From 1976 to 1978, she worked imparting education in Ateliers ’63, Haarlem and in other Dutch institutes. She devoted herself to represent scenes or figures from files of own photographs, newspapers and magazines. The starting point of her work is almost always a picture, sometimes taken by her, sometimes clipped from a magazine, which then transforms into a painting. Along with painting, often subtle and watery, like rain which allows to glimpse the canvas, Marlene Dumas adds to the simple initial image a strong charge interpretive and emotional. Her paintings are not decorative: they are strong works which affect the eyes and capture the mind and the imagination. The news is elevated to emblems of a condition or situation. The role of women in history has always fascinated Marlene Dumas. An Algerian patriot captured by police during the war of independence in 1961, the German terrorist Ulrike Meinhof dead in prison, a victim of Chechen terrorism, a Palestinian terrorist, the wife of the killed African leader Patrice Lumumba, including Charlotte Corday, the assassin Marat, who before being guillotined said she had “killed a man to save one hundred thousand”: each merits a painting.
Marlene Dumas is a figurative artist, almost all her paintings are portraits of people or anyway focused on the human figure. There is no background, no scenery, no point of view, everything is focused on the expression of the faces or on the importance of gestures. However the expressive power of her art doesn’t require human features, as evidenced by the extraordinary picture Mindblocks: stone blocks that give an immediate feeling of anguish, but a glimpse of escape. There is hope, as long as we let go our “mental blocks” and liberate the imagination.
The exhibition at the Tate Modern condenses the integrity of a trajectory that began in the seventies, owing to her now becoming one of the most respected names in art today as well as one of the most quoted. In 2008 she became the most expensive living woman artist when someone paid 4 million euros for a canvas entitled The Visitor. Five years before, her works were sold for 20,000 euros. There was something in her dark expressionism which began to resonate in her time. It Marlene Dumas bothers to remember this fact, perhaps because this debate diverts attention from the contents of a complex and fascinating work, like an enigma that one faces a thousand times without finding a solution, which she talks of as her most prized possession.
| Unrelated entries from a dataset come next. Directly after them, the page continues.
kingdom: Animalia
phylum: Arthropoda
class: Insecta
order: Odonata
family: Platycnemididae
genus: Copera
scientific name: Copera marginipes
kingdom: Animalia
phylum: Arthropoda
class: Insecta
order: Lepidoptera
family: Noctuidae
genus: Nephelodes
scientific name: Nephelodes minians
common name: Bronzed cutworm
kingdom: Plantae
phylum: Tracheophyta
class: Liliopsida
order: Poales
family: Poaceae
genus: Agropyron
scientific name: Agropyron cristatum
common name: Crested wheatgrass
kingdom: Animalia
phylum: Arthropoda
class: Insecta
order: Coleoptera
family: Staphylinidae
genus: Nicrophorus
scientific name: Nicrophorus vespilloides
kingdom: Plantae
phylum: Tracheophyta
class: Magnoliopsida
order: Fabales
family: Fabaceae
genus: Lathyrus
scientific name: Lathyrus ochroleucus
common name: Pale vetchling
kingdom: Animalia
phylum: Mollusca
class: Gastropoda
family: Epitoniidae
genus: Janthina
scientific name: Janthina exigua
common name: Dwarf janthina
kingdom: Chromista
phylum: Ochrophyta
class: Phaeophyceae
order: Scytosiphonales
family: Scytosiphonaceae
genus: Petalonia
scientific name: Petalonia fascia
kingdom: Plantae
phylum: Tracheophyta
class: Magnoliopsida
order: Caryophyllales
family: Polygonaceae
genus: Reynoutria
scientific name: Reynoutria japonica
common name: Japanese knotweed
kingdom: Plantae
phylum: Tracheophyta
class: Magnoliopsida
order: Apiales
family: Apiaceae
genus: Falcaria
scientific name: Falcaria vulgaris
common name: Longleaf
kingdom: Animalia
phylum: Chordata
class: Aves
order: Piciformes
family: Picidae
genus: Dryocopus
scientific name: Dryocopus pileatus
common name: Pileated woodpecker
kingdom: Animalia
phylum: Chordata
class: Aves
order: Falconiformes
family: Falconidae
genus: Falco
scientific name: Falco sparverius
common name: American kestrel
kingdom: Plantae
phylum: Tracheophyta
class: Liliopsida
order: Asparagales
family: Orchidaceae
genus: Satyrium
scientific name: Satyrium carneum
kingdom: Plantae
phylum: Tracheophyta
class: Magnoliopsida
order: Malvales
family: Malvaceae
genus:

In the end the artistic and personal paths of these two great artists show us the way that artists, not only female, have to establish themselves is by leaving their small environment and measure themselves against the world at large without forgetting their roots, which always will influence the form of their artistic expressions. For women it has always been more complicated but Sonia Delaunay and Marlene Dumas, at different times, have attained this result and their exhibitions in London confirm it.